### [WORK INSTRUCTIONS]
The records that follow must be printed exactly as they are.

(Page-level text extractions)
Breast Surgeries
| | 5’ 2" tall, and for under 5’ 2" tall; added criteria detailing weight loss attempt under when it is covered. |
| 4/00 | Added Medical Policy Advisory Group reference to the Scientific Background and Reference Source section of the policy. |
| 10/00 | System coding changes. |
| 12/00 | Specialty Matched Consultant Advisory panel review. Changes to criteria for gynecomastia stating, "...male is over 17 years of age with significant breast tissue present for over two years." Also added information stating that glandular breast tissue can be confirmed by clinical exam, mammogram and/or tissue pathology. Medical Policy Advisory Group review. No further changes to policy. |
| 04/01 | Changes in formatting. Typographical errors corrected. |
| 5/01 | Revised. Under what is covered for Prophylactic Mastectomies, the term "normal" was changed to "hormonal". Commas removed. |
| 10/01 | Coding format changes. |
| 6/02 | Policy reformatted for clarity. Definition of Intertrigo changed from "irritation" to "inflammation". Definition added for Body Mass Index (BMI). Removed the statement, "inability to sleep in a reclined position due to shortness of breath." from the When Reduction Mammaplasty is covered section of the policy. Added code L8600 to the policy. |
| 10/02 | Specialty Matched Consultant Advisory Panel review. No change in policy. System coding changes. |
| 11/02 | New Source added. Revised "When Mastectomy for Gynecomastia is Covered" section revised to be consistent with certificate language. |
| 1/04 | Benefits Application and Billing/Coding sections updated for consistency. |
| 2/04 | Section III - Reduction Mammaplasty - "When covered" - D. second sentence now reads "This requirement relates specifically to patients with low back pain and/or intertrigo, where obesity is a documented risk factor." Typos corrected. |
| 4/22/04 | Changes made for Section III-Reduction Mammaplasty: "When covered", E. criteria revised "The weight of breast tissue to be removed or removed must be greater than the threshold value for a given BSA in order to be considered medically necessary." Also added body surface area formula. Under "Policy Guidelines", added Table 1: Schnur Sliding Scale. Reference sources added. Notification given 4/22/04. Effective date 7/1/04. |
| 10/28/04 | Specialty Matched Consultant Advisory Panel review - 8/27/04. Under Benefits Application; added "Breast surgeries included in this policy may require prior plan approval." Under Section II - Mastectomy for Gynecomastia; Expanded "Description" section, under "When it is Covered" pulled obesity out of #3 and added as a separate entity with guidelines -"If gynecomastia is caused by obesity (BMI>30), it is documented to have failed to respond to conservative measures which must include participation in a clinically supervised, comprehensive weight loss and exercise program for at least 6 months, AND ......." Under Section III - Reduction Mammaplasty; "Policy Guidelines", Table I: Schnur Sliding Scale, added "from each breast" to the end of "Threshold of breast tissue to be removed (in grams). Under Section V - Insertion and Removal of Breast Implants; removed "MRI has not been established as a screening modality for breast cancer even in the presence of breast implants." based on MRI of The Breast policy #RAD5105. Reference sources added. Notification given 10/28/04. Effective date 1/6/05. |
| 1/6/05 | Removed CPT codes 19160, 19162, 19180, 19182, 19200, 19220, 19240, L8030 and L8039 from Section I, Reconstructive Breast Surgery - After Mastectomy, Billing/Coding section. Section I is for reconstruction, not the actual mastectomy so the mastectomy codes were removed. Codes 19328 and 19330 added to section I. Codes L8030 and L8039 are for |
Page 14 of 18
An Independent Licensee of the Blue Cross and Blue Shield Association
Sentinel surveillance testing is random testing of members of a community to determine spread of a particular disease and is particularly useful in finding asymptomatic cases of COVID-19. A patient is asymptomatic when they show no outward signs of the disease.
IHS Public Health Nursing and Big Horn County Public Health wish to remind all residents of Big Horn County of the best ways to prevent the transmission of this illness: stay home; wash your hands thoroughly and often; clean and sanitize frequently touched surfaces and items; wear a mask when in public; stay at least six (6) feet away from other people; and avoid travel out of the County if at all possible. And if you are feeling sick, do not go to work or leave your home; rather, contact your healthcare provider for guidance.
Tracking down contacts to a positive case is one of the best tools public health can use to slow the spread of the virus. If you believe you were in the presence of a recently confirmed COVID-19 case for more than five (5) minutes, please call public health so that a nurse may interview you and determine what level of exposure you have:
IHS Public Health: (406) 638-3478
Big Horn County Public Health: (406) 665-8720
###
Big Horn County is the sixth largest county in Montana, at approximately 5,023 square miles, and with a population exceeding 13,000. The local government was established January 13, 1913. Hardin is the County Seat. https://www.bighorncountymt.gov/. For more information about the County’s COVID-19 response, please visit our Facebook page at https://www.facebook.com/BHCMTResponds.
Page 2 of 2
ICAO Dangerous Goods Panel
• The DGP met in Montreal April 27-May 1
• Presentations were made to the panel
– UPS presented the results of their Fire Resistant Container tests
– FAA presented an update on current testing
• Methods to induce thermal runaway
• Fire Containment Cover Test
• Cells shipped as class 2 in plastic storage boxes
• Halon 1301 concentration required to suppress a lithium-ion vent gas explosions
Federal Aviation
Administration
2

### [RESPONSE AREA]
Breast Surgeries
| | 5’ 2" tall, and for under 5’ 2" tall; added criteria detailing weight loss attempt under when it is covered. |
| 4/00 | Added Medical Policy Advisory Group reference to the Scientific Background and Reference Source section of the policy. |
| 10/00 | System coding changes. |
| 12/00 | Specialty Matched Consultant Advisory panel review. Changes to criteria for gynecomastia stating, "...male is over 17 years of age with significant breast tissue present for over two years." Also added information stating that glandular breast tissue can be confirmed by clinical exam, mammogram and/or tissue pathology. Medical Policy Advisory Group review. No further changes to policy. |
| 04/01 | Changes in formatting. Typographical errors corrected. |
| 5/01 | Revised. Under what is covered for Prophylactic Mastectomies, the term "normal" was changed to "hormonal". Commas removed. |
| 10/01 | Coding format changes. |
| 6/02 | Policy reformatted for clarity. Definition of Intertrigo changed from "irritation" to "inflammation". Definition added for Body Mass Index (BMI). Removed the statement, "inability to sleep in a reclined position due to shortness of breath." from the When Reduction Mammaplasty is covered section of the policy. Added code L8600 to the policy. |
| 10/02 | Specialty Matched Consultant Advisory Panel review. No change in policy. System coding changes. |
| 11/02 | New Source added. Revised "When Mastectomy for Gynecomastia is Covered" section revised to be consistent with certificate language. |
| 1/04 | Benefits Application and Billing/Coding sections updated for consistency. |
| 2/04 | Section III - Reduction Mammaplasty - "When covered" - D. second sentence now reads "This requirement relates specifically to patients with low back pain and/or intertrigo, where obesity is a documented risk factor." Typos corrected. |
| 4/22/04 | Changes made for Section III-Reduction Mammaplasty: "When covered", E. criteria revised "The weight of breast tissue to be removed or removed must be greater than the threshold value for a given BSA in order to be considered medically necessary." Also added body surface area formula. Under "Policy Guidelines", added Table 1: Schnur Sliding Scale. Reference sources added. Notification given 4/22/04. Effective date 7/1/04. |
| 10/28/04 | Specialty Matched Consultant Advisory Panel review - 8/27/04. Under Benefits Application; added "Breast surgeries included in this policy may require prior plan approval." Under Section II - Mastectomy for Gynecomastia; Expanded "Description" section, under "When it is Covered" pulled obesity out of #3 and added as a separate entity with guidelines -"If gynecomastia is caused by obesity (BMI>30), it is documented to have failed to respond to conservative measures which must include participation in a clinically supervised, comprehensive weight loss and exercise program for at least 6 months, AND ......." Under Section III - Reduction Mammaplasty; "Policy Guidelines", Table I: Schnur Sliding Scale, added "from each breast" to the end of "Threshold of breast tissue to be removed (in grams). Under Section V - Insertion and Removal of Breast Implants; removed "MRI has not been established as a screening modality for breast cancer even in the presence of breast implants." based on MRI of The Breast policy #RAD5105. Reference sources added. Notification given 10/28/04. Effective date 1/6/05. |
| 1/6/05 | Removed CPT codes 19160, 19162, 19180, 19182, 19200, 19220, 19240, L8030 and L8039 from Section I, Reconstructive Breast Surgery - After Mastectomy, Billing/Coding section. Section I is for reconstruction, not the actual mastectomy so the mastectomy codes were removed. Codes 19328 and 19330 added to section I. Codes L8030 and L8039 are for |
Page 14 of 18
An Independent Licensee of the Blue Cross and Blue Shield Association
Sentinel surveillance testing is random testing of members of a community to determine spread of a particular disease and is particularly useful in finding asymptomatic cases of COVID-19. A patient is asymptomatic when they show no outward signs of the disease.
IHS Public Health Nursing and Big Horn County Public Health wish to remind all residents of Big Horn County of the best ways to prevent the transmission of this illness: stay home; wash your hands thoroughly and often; clean and sanitize frequently touched surfaces and items; wear a mask when in public; stay at least six (6) feet away from other people; and avoid travel out of the County if at all possible. And if you are feeling sick, do not go to work or leave your home; rather, contact your healthcare provider for guidance.
Tracking down contacts to a positive case is one of the best tools public health can use to slow the spread of the virus. If you believe you were in the presence of a recently confirmed COVID-19 case for more than five (5) minutes, please call public health so that a nurse may interview you and determine what level of exposure you have:
IHS Public Health: (406) 638-3478
Big Horn County Public Health: (406) 665-8720
###
Big Horn County is the sixth largest county in Montana, at approximately 5,023 square miles, and with a population exceeding 13,000. The local government was established January 13, 1913. Hardin is the County Seat. https://www.bighorncountymt.gov/. For more information about the County’s COVID-19 response, please visit our Facebook page at https://www.facebook.com/BHCMTResponds.
Page 2 of 2
ICAO Dangerous Goods Panel
• The DGP met in Montreal April 27-May 1
• Presentations were made to the panel
– UPS presented the results of their Fire Resistant Container tests
– FAA presented an update on current testing
• Methods to induce thermal runaway
• Fire Containment Cover Test
• Cells shipped as class 2 in plastic storage boxes
• Halon 1301 concentration required to suppress a lithium-ion vent gas explosions
Federal Aviation
Administration
2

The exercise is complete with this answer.